Sonar Araştırma, son dönemde “Terörsüz Türkiye” olarak adlandırılan ikinci açılım sürecine karşı seçmen eğilimlerini ölçmek amacıyla geniş çaplı bir anket gerçekleştirdi. Hakan Bayrakçı, bu sürecin toplumsal algısını ve parti bazlı oy dağılımlarını detaylı bir şekilde analiz etti.

Bayrakçı, anket sonucunda MHP’nin %4,4 oy oranına gerilediğini ve bunun son 25 yılın en düşük seviyesi olduğunu vurguladı. Bu gerilemenin temel nedeninin, parti tabanının “Terörsüz Türkiye” sürecine tam olarak uyum sağlayamaması ve lider Devlet Bahçeli’nin açıklamalarının seçmenlerde güven kaybına yol açması olduğu belirtildi. “Bu ay MHP’yi yüzde 4,4 ölçtük. Son 25 yılın en düşük seviyesi.” şeklindeki ifade, partinin geleceği hakkında ciddi soru işaretleri doğurdu.
En çarpıcı bulgular arasında, DEM Parti seçmeninin %18,8’inin iktidar partisine oy vermeyi düşündüğü, %49,4’ünün ise muhalefeti destekleyeceği ortaya çıktı. Bayrakçı, “Bu süreç MHP veya AK Parti tarafından başlatılmış olsa bile DEM Parti seçmeninin iktidara yöneldiğine dair bir tablo görünmüyor.” diyerek, bu seçmen kitlesinin parti çizgileri dışında bir tutum sergilediğini belirtti.
Programda, Selahattin Demirtaş’ın serbest bırakılması konusundaki kamuoyu yaklaşımı da ele alındı. Katılımcıların %45,3’ünün “Evet, serbest bırakılmalı” yanıtını vermesi, bu konunun parti sınırlarını aşan bir toplumsal eğilim olduğunu gösterdi. Bayrakçı, “Demirtaş’ın pozisyonu Öcalan’ınkiyle aynı değil.” ifadeleriyle konunun hassasiyetine dikkat çekti.
AK Parti seçmeninin %10 civarında bir fire yaşadığı, fakat genel olarak iktidar desteğinin hâlâ güçlü olduğu bildirildi. CHP seçmeninin ise Özdal Öcalan’ın görünürlüğünden rahatsızlık duyduğu ve bu durumun parti içinde iç gerilimlere yol açtığı kaydedildi. Ayrıca, Ekrem İmamoğlu ve ekibine yönelik “casusluk” iddiasının %53,8’lik bir kesim tarafından gerçekçi bulunmadığı, ancak %24,7’sinin bu iddiayı kabul ettiği ortaya kondu.

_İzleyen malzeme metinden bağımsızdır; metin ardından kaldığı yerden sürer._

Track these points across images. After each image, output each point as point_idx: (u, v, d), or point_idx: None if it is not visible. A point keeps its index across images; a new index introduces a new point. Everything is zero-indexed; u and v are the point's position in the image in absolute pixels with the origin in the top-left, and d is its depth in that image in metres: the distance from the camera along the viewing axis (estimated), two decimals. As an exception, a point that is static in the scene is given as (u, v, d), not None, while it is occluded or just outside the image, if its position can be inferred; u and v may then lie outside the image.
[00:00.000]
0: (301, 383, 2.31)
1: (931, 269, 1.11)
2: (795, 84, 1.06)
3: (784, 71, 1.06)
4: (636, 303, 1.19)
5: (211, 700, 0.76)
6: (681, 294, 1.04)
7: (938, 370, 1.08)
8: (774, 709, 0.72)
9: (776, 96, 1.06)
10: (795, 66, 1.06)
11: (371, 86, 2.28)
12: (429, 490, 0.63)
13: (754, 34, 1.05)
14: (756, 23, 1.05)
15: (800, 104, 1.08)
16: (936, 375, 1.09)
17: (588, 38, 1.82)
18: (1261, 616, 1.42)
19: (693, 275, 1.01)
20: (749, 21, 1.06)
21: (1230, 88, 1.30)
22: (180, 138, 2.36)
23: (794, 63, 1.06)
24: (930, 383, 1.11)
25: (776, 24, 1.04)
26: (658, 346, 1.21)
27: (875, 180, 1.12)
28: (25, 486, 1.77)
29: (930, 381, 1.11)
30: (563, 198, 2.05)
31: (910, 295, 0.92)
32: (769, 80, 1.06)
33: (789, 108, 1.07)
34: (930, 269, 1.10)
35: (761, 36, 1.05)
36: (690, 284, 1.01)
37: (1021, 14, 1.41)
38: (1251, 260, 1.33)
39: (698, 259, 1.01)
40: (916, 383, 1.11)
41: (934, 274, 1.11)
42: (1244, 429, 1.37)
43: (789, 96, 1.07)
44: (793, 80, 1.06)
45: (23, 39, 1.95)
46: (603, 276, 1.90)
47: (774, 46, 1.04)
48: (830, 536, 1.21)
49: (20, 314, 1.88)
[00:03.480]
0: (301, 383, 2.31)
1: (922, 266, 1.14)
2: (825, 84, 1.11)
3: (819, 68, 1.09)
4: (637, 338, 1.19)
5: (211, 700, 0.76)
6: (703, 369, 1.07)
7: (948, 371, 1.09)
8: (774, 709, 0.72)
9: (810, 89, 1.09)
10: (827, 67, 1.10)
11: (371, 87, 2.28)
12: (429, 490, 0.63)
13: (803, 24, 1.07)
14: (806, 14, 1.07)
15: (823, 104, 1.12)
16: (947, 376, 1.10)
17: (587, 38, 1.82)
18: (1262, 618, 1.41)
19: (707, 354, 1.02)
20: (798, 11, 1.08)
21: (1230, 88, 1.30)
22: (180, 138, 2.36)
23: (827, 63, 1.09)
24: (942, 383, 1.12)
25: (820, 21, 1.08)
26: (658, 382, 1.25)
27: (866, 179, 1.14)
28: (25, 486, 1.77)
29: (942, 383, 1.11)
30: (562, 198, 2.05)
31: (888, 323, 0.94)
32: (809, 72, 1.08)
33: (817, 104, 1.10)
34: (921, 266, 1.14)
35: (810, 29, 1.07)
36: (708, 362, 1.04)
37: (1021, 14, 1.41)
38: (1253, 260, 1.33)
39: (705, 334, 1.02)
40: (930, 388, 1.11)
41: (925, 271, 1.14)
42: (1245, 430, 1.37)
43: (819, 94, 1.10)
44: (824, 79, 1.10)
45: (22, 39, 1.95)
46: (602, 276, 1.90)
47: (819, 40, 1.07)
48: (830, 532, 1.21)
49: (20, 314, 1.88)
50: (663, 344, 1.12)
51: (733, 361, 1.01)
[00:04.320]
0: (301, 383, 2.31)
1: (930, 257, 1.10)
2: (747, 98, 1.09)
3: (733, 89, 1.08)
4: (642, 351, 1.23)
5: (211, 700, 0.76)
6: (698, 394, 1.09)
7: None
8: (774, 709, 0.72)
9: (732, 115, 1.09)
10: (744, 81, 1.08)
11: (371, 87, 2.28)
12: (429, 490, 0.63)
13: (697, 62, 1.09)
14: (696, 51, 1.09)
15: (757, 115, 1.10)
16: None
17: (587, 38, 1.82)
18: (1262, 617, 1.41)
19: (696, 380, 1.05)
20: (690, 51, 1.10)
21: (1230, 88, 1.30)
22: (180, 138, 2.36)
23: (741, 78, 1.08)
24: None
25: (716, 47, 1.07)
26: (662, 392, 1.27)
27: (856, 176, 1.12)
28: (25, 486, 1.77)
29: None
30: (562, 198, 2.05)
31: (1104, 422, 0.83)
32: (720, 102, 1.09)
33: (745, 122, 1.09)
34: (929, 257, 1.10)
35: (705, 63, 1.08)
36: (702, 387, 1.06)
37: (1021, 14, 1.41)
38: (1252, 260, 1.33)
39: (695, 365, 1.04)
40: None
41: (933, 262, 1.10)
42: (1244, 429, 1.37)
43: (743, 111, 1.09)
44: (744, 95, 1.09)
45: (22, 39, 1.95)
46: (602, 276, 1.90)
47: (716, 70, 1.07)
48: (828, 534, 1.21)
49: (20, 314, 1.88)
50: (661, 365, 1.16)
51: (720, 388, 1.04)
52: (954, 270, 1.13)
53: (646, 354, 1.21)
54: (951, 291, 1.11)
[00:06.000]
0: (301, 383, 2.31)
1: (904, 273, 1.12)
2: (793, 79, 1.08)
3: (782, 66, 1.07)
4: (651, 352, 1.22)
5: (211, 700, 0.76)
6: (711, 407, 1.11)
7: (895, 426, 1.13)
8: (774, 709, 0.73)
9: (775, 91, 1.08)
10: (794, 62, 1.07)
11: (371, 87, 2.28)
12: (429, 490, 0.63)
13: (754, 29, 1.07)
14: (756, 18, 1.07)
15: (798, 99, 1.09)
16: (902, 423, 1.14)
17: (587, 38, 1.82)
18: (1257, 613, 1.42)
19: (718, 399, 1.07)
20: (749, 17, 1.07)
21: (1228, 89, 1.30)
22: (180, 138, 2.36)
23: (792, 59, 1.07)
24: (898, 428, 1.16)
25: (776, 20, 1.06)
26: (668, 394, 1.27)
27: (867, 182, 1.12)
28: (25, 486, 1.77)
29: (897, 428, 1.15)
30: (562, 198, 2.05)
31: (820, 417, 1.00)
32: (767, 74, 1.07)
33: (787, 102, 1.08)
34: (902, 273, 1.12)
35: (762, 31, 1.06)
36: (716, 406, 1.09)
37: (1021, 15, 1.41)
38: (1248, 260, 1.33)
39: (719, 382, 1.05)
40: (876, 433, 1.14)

Yerel seçimlerde adayların kişisel niteliklerinin seçmen davranışını belirleyici olduğu vurgulandı. Katılımcıların %53,7’si oy verirken adayın karakteristik özelliklerini ön planda tuttuğunu, partinin etkisinin ise %14’e kadar gerilediğini ifade etti. Bu bulgu, yerel yönetimlerde kişilik odaklı kampanyaların artan önemine işaret ediyor.
Sonar’ın güncel ölçümlerine göre, CHP’nin oy oranı %35‑36 arasında seyrediyor. Zafer Partisi yaklaşık %4 seviyesinde, Yeniden Refah Partisi ise %2‑2,5 bandında ölçüldü. Bu veriler, Türkiye siyasetinde çok partili rekabetin giderek çeşitlendiğini gösteriyor.